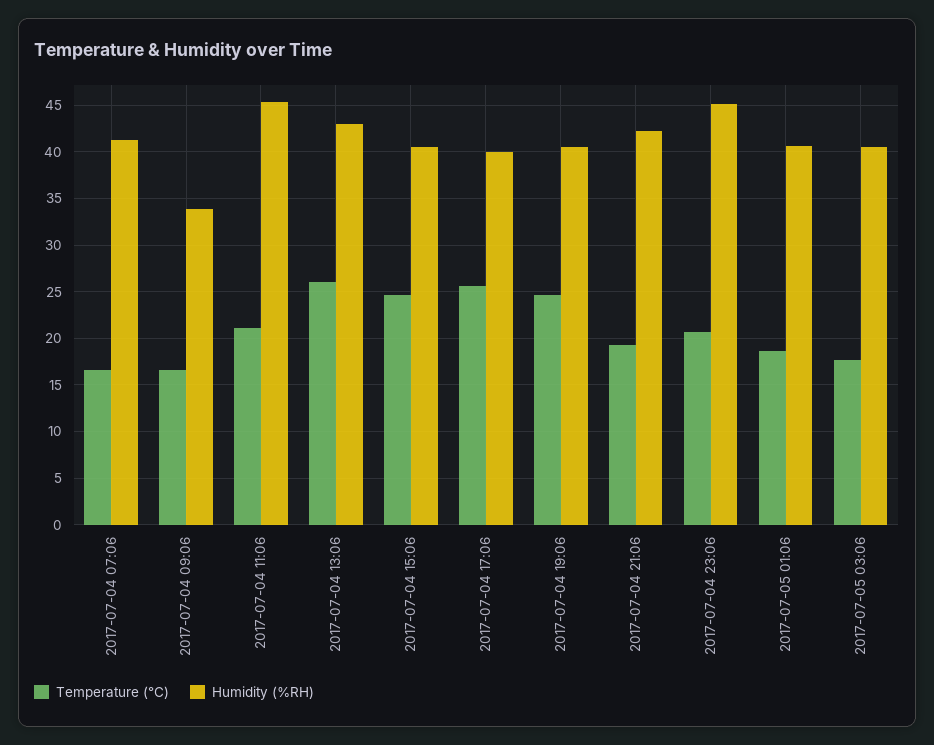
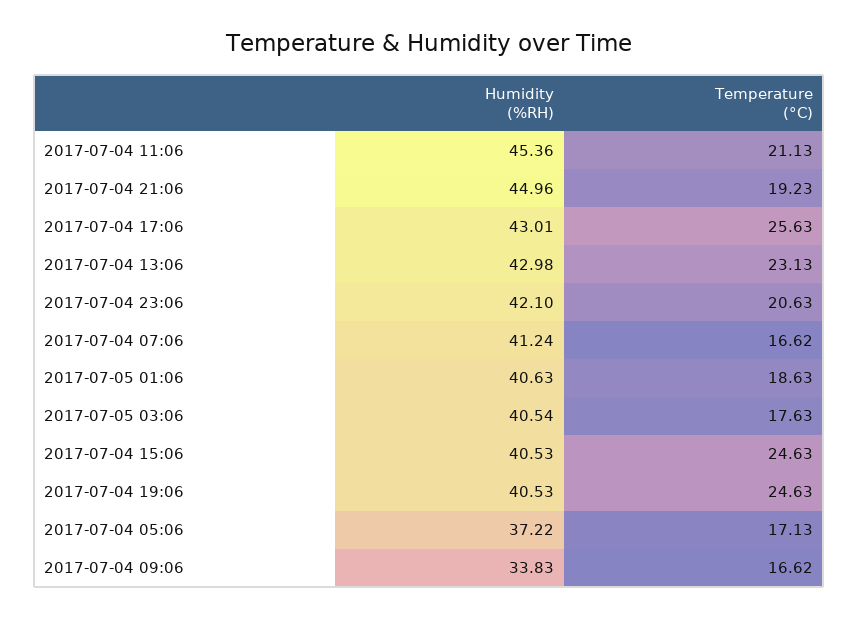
  {
    "Temperature (°C)": {
      "2017-07-04 07:06": 16.62,
      "2017-07-04 09:06": 16.62,
      "2017-07-04 11:06": 21.13,
-     "2017-07-04 13:06": 26,
+     "2017-07-04 13:06": 23.13,
      "2017-07-04 15:06": 24.63,
      "2017-07-04 17:06": 25.63,
      "2017-07-04 19:06": 24.63,
      "2017-07-04 21:06": 19.23,
      "2017-07-04 23:06": 20.63,
      "2017-07-05 01:06": 18.63,
-     "2017-07-05 03:06": 17.63
+     "2017-07-05 03:06": 17.63,
+     "2017-07-04 05:06": 17.13
    },
    "Humidity (%RH)": {
      "2017-07-04 07:06": 41.24,
      "2017-07-04 09:06": 33.83,
      "2017-07-04 11:06": 45.36,
      "2017-07-04 13:06": 42.98,
      "2017-07-04 15:06": 40.53,
-     "2017-07-04 17:06": 40,
+     "2017-07-04 17:06": 43.01,
      "2017-07-04 19:06": 40.53,
-     "2017-07-04 21:06": 42,
+     "2017-07-04 21:06": 44.96,
-     "2017-07-04 23:06": 45,
+     "2017-07-04 23:06": 42.1,
      "2017-07-05 01:06": 40.63,
-     "2017-07-05 03:06": 40.54
+     "2017-07-05 03:06": 40.54,
+     "2017-07-04 05:06": 37.22
    }
  }

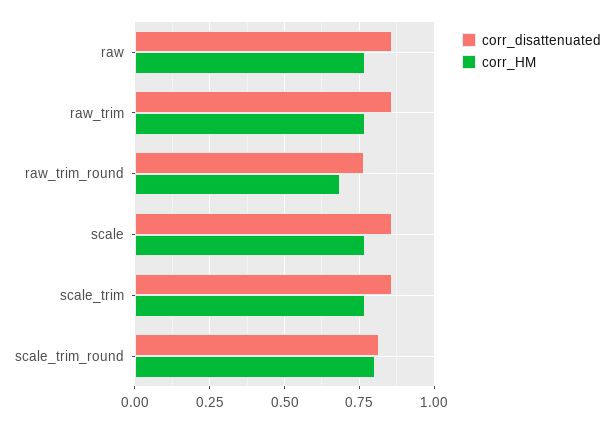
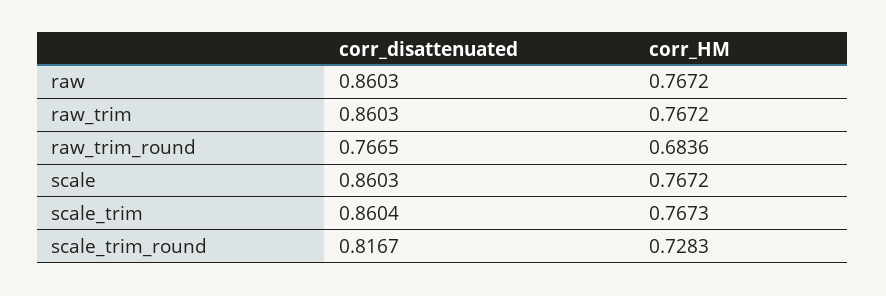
  {
    "corr_disattenuated": {
      "raw": 0.8603,
      "raw_trim": 0.8603,
      "raw_trim_round": 0.7665,
      "scale": 0.8603,
      "scale_trim": 0.8604,
      "scale_trim_round": 0.8167
    },
    "corr_HM": {
      "raw": 0.7672,
      "raw_trim": 0.7672,
      "raw_trim_round": 0.6836,
      "scale": 0.7672,
      "scale_trim": 0.7673,
-     "scale_trim_round": 0.8
+     "scale_trim_round": 0.7283
    }
  }

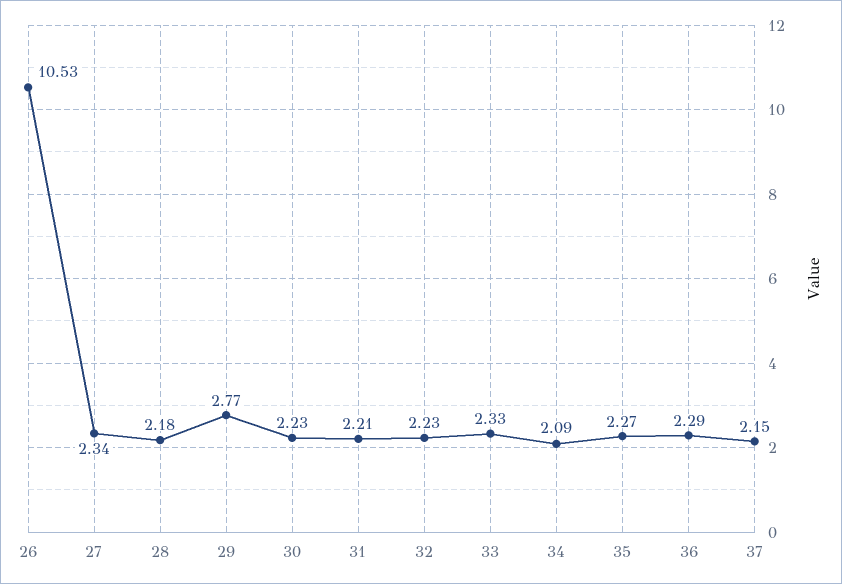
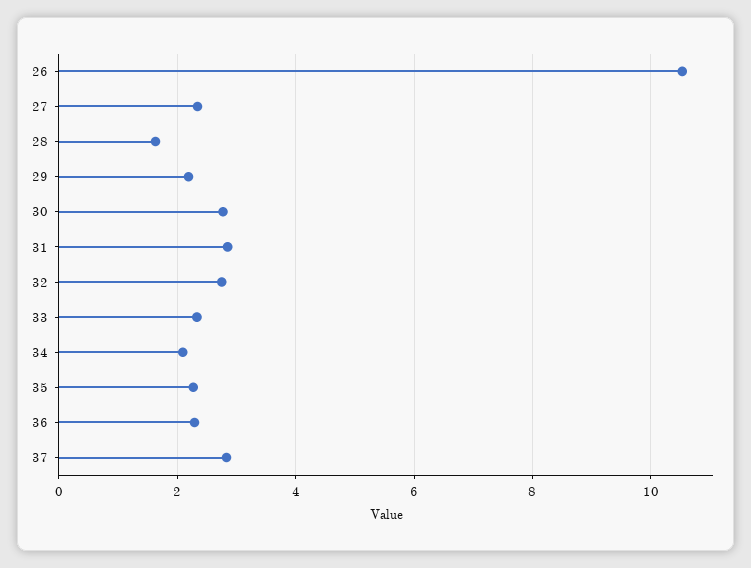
  {
    "26": 10.53,
    "27": 2.34,
-   "28": 2.18,
+   "28": 1.6,
-   "29": 2.77,
+   "29": 2.2,
-   "30": 2.23,
+   "30": 2.8,
-   "31": 2.21,
+   "31": 2.8,
-   "32": 2.23,
+   "32": 2.8,
    "33": 2.33,
    "34": 2.09,
    "35": 2.27,
    "36": 2.29,
-   "37": 2.15
+   "37": 2.8
  }

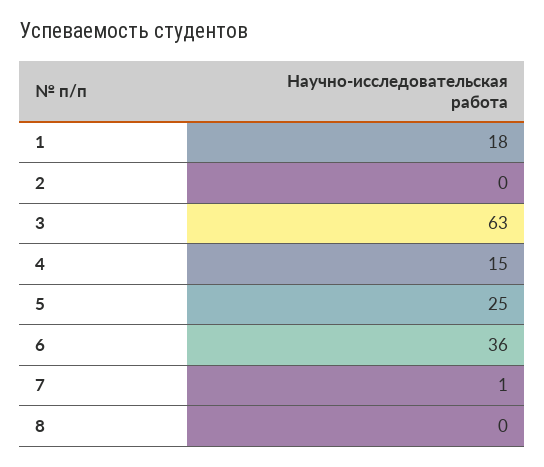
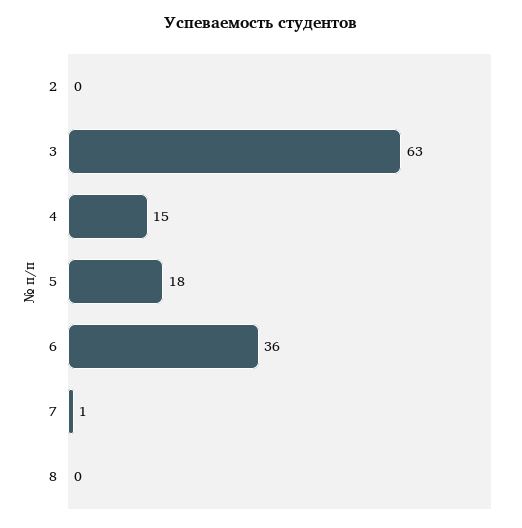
  {
-   "1": 18,
    "2": 0,
    "3": 63,
    "4": 15,
-   "5": 25,
+   "5": 18,
    "6": 36,
    "7": 1,
    "8": 0
  }

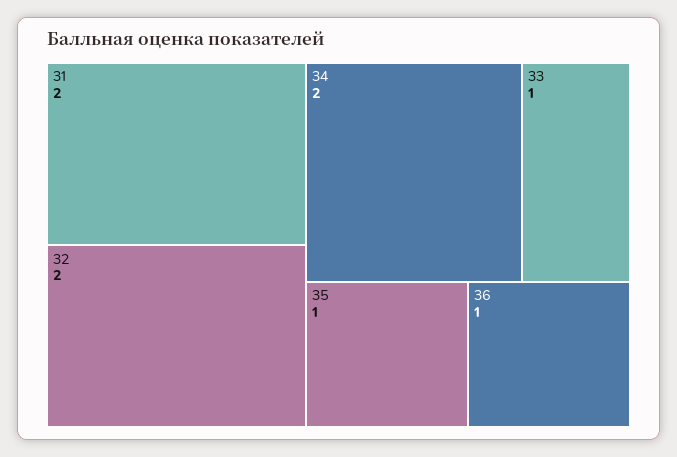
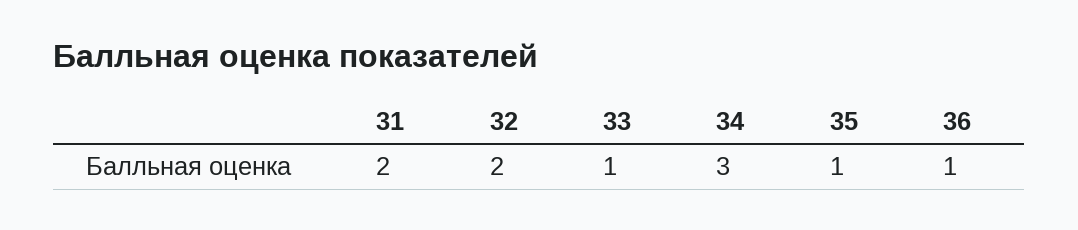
  {
    "31": 2,
    "32": 2,
-   "34": 2,
+   "34": 3,
    "33": 1,
    "35": 1,
    "36": 1
  }

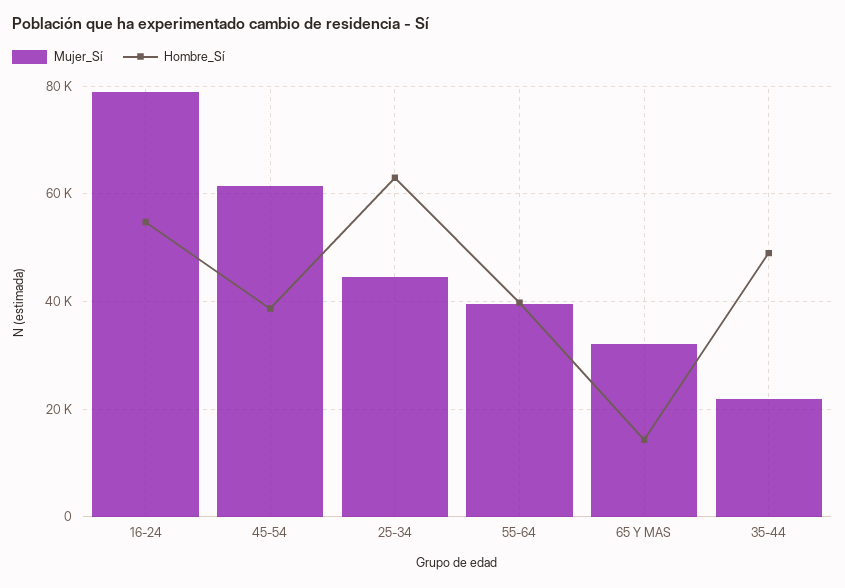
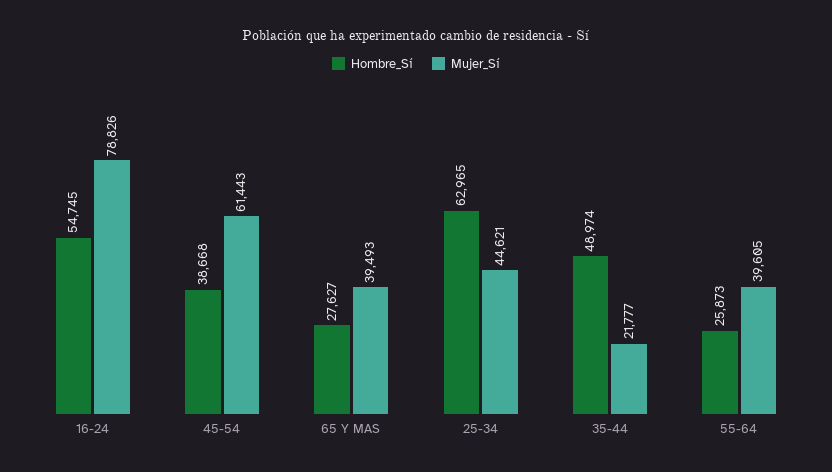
  {
    "Mujer_Sí": {
      "16-24": 78826,
      "45-54": 61443,
      "25-34": 44621,
      "55-64": 39605,
-     "65 Y MAS": 32000,
+     "65 Y MAS": 39493,
      "35-44": 21777
    },
    "Hombre_Sí": {
      "16-24": 54745,
      "45-54": 38668,
      "25-34": 62965,
-     "55-64": 40000,
+     "55-64": 25873,
-     "65 Y MAS": 14000,
+     "65 Y MAS": 27627,
      "35-44": 48974
    }
  }

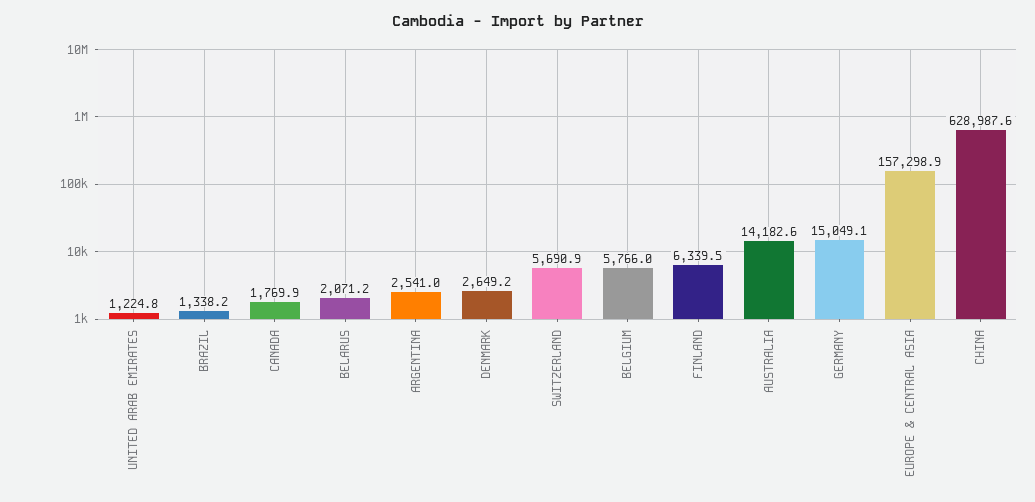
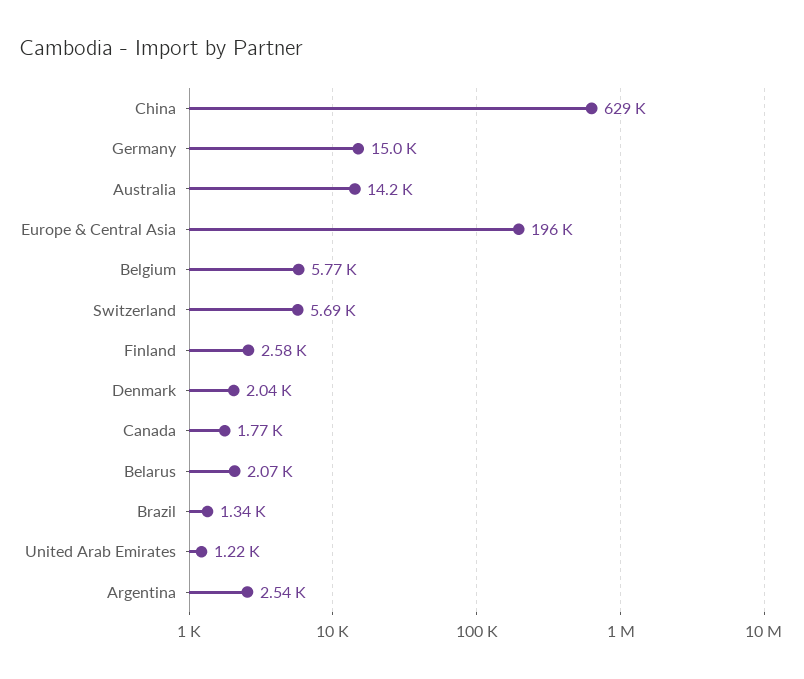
  {
    "UNITED ARAB EMIRATES": 1224.8,
    "BRAZIL": 1338.2,
    "CANADA": 1769.9,
    "BELARUS": 2071.2,
    "ARGENTINA": 2541,
-   "DENMARK": 2649.2,
+   "DENMARK": 2040,
    "SWITZERLAND": 5690.9,
    "BELGIUM": 5766,
-   "FINLAND": 6339.5,
+   "FINLAND": 2580,
    "AUSTRALIA": 14182.6,
    "GERMANY": 15049.1,
-   "EUROPE & CENTRAL ASIA": 157298.9,
+   "EUROPE & CENTRAL ASIA": 196000,
    "CHINA": 628987.6
  }

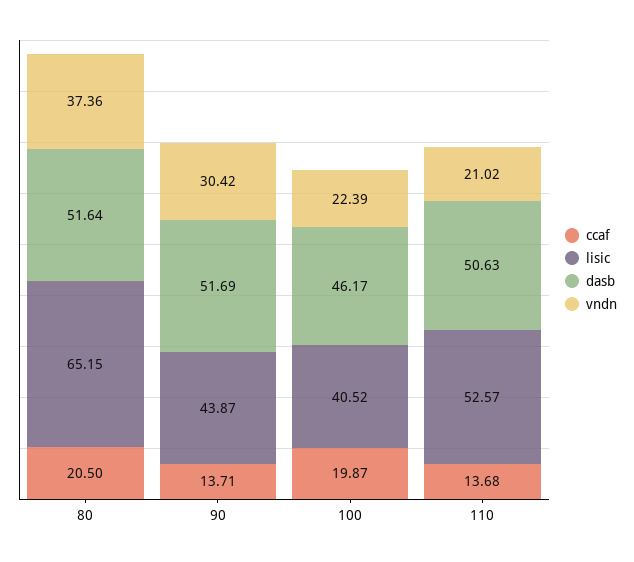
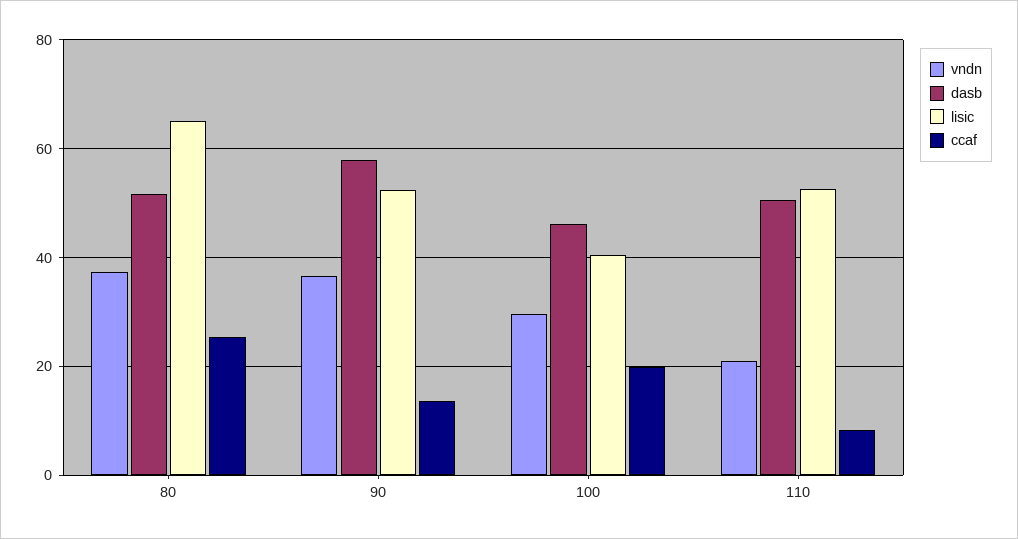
  {
    "ccaf": {
-     "80": 20.5,
+     "80": 26,
      "90": 13.71,
      "100": 19.87,
-     "110": 13.68
+     "110": 8
    },
    "lisic": {
      "80": 65.15,
-     "90": 43.87,
+     "90": 52,
      "100": 40.52,
      "110": 52.57
    },
    "dasb": {
      "80": 51.64,
-     "90": 51.69,
+     "90": 58,
      "100": 46.17,
      "110": 50.63
    },
    "vndn": {
      "80": 37.36,
-     "90": 30.42,
+     "90": 36,
-     "100": 22.39,
+     "100": 30,
      "110": 21.02
    }
  }

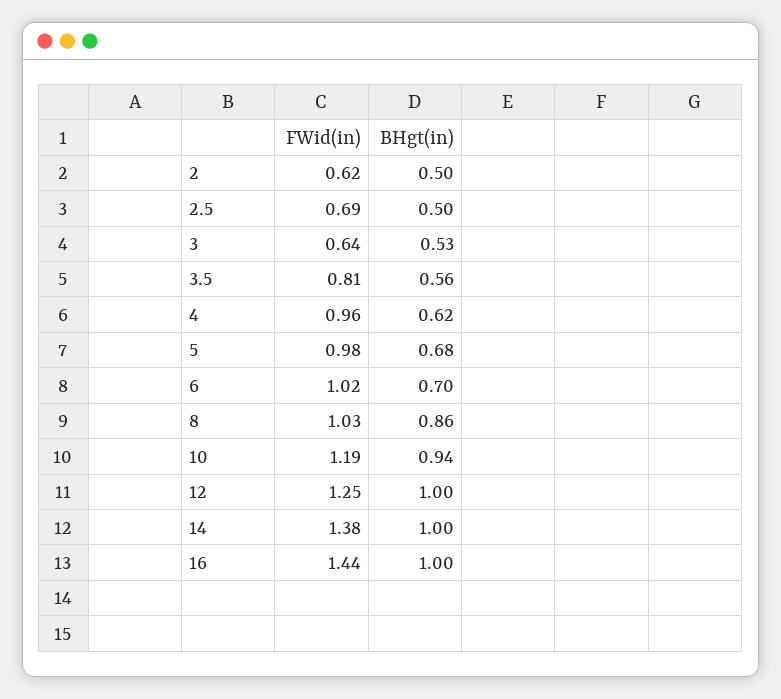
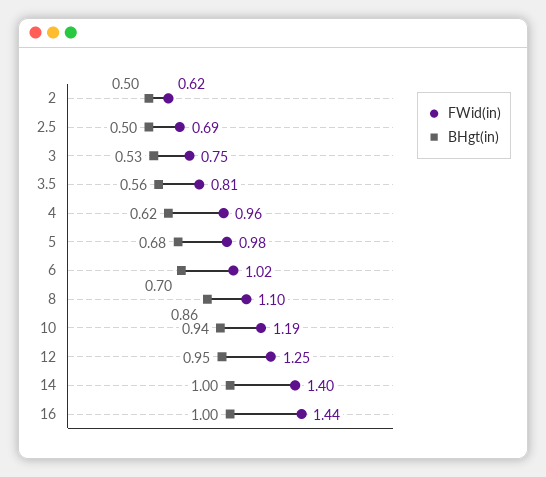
  {
    "FWid(in)": {
      "2": 0.62,
      "2.5": 0.69,
-     "3": 0.64,
+     "3": 0.75,
      "3.5": 0.81,
      "4": 0.96,
      "5": 0.98,
      "6": 1.02,
-     "8": 1.03,
+     "8": 1.1,
      "10": 1.19,
      "12": 1.25,
-     "14": 1.38,
+     "14": 1.4,
      "16": 1.44
    },
    "BHgt(in)": {
      "2": 0.5,
      "2.5": 0.5,
      "3": 0.53,
      "3.5": 0.56,
      "4": 0.62,
      "5": 0.68,
      "6": 0.7,
      "8": 0.86,
      "10": 0.94,
-     "12": 1,
+     "12": 0.95,
      "14": 1,
      "16": 1
    }
  }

....

→ What to work on
Across the whole listing above, report each line that includes "EUROPE".

→ Task output
-   "EUROPE & CENTRAL ASIA": 157298.9,
+   "EUROPE & CENTRAL ASIA": 196000,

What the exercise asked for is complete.